Le silence comme matière, galerie vivienne, Paris


Dans la continuité des recherches et des réflexions abordées dans mon mémoire, j’ai souhaité explorer les sonorités et les silences d’un espace, et travailler ce dernier par son paysage sonore.


Nous vivons aujourd’hui dans une ère où notre oreille est sollicitée en permanence. Klaxons, slogans publicitaires, bip du micro-onde… Ces bruits combinés influencent notre relation à l’espace et notre santé, physique et psychologique. Et si nous nous accordions une « pause » ?


Une expérience


Créer un silence au milieu d’un espace public. Mais où ?

A la galerie Vivienne, passage couvert de Paris, règne une atmosphère calme, paisible et insolite. Bien que des traces de son histoire passée subsistent, c’est aujourd’hui un lieu hors du temps, que l’on traverse, retraverse, et redécouvre à chaque fois.

Et si le silence pouvait matérialiser une vie nouvelle pour cette galerie ?


Visualiser l’impalpable


Comment travailler ce qu’on ne peut percevoir visuellement ? Puisque l’on ne peut voir les sons et les silences, pourquoi ne pas rechercher des façons de les représenter ?

Ambiance sonore de la galerie Vivienne

Ambiance sonore que je souhaite y instaurer


Etude des matériaux


Les formes et les matériaux de ces différentes installations sont réfléchies à partir de l’analyses des caractéristiques des ondes sonores dans l’espace, ainsi que des propriétés acoustiques des matériaux.


Installations


Une estrade avec un revêtement en moquette est installée sur l’ensemble des sols de la galerie.

Du mobilier, des garde-corps et des lustres parsèment l’espace et créent des pauses dans le parcours du passant.

Un passant traversant la rue des Petit Champs entre dans la galerie. Il emprunte l’estrade. Tout de suite, son rapport à l’espace change. Alors qu’il effleurait un sol en mosaïque, sur lequel ses talons claquaient et résonnaient, il effleure maintenant un sol feutré, ses pas sont silencieux et étouffés.
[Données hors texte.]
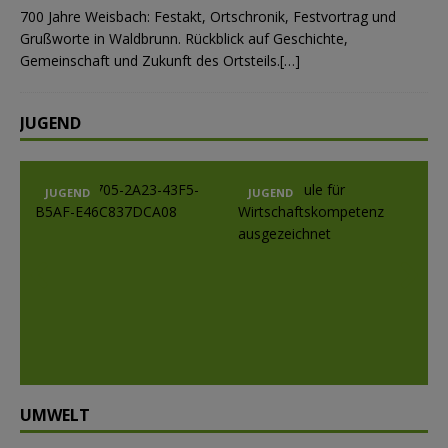
700 Jahre Weisbach: Festakt, Ortschronik, Festvortrag und
Grußworte in Waldbrunn. Rückblick auf Geschichte,
Gemeinschaft und Zukunft des Ortsteils.[…]
JUGEND
JUGEND
JUGEND
Prev
Nex
ious
t
UMWELT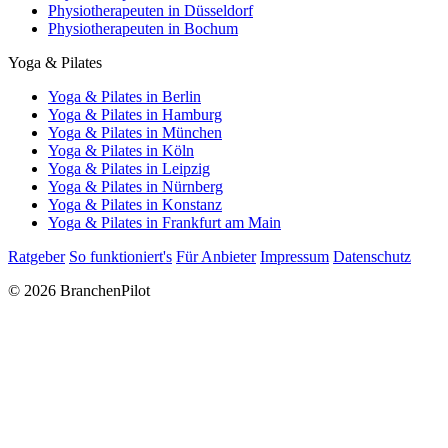
Physiotherapeuten in Düsseldorf
Physiotherapeuten in Bochum
Yoga & Pilates
Yoga & Pilates in Berlin
Yoga & Pilates in Hamburg
Yoga & Pilates in München
Yoga & Pilates in Köln
Yoga & Pilates in Leipzig
Yoga & Pilates in Nürnberg
Yoga & Pilates in Konstanz
Yoga & Pilates in Frankfurt am Main
Ratgeber
So funktioniert's
Für Anbieter
Impressum
Datenschutz
© 2026 BranchenPilot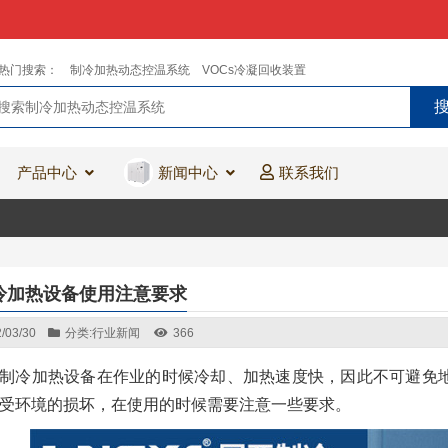
热门搜索：
制冷加热动态控温系统
VOCs冷凝回收装置
产品中心
新闻中心
联系我们
冷加热设备使用注意要求
/03/30
分类:
行业新闻
366
制冷加热设备在作业的时候冷却、加热速度快，因此不可避免
受环境的损坏，在使用的时候需要注意一些要求。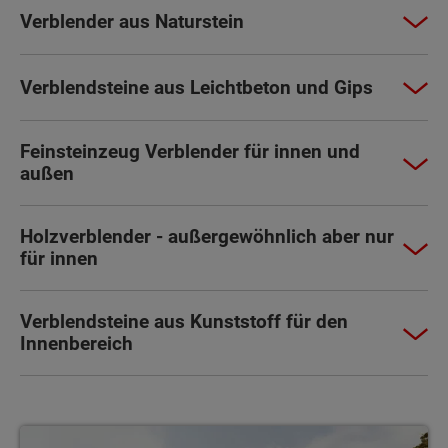
Verblender aus Naturstein
Verblendsteine aus Leichtbeton und Gips
Feinsteinzeug Verblender für innen und
außen
Holzverblender - außergewöhnlich aber nur
für innen
Verblendsteine aus Kunststoff für den
Innenbereich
Il s’avance, aperçoit des formes, des volumes, qui ressemblent à des assises. Il peut s’arrêter, ou continuer. La lumière s’atténue près des murs de la galerie. Il entre dans la rotonde, cette fois il s’assoit, s’arrête, et prend le temps.

Après quelques instants, il se lève, et entre dans la grande nef centrale. Il avance, et serpente sur le motif, rencontrant de temps à autre d’autres assises.

De grands lustres transforment l’espace et absorbent les sons.

Au centre de la nef, il aperçoit un espace circulaire, comme un point de rendez-vous. Quelqu’un est assis et attends. L’atmosphère est calme et paisible, il se dit qu’il pourrait attendre un petit peu lui aussi. Une fresque murale clarifie l’espace, sans dégrader les zones d’ombres créées par l’architecture du lieu.

Il continue, traverse l’espace, et emprunte une légère pente qui le mène à l’angle de la galerie.

Les lumières sont plus sombres, l’espace semble plus silencieux. A la fin de son parcours, lorsqu’il descend de cette passerelle, et réentend ses pas clinquants, et entend alors le silence qu’il vient de traverser.


Ainsi, par ce ralentissement de la marche et du parcours, le silence matérialise une nouvelle vie pour la galerie Vivienne, qui elle-même révèle ce silence.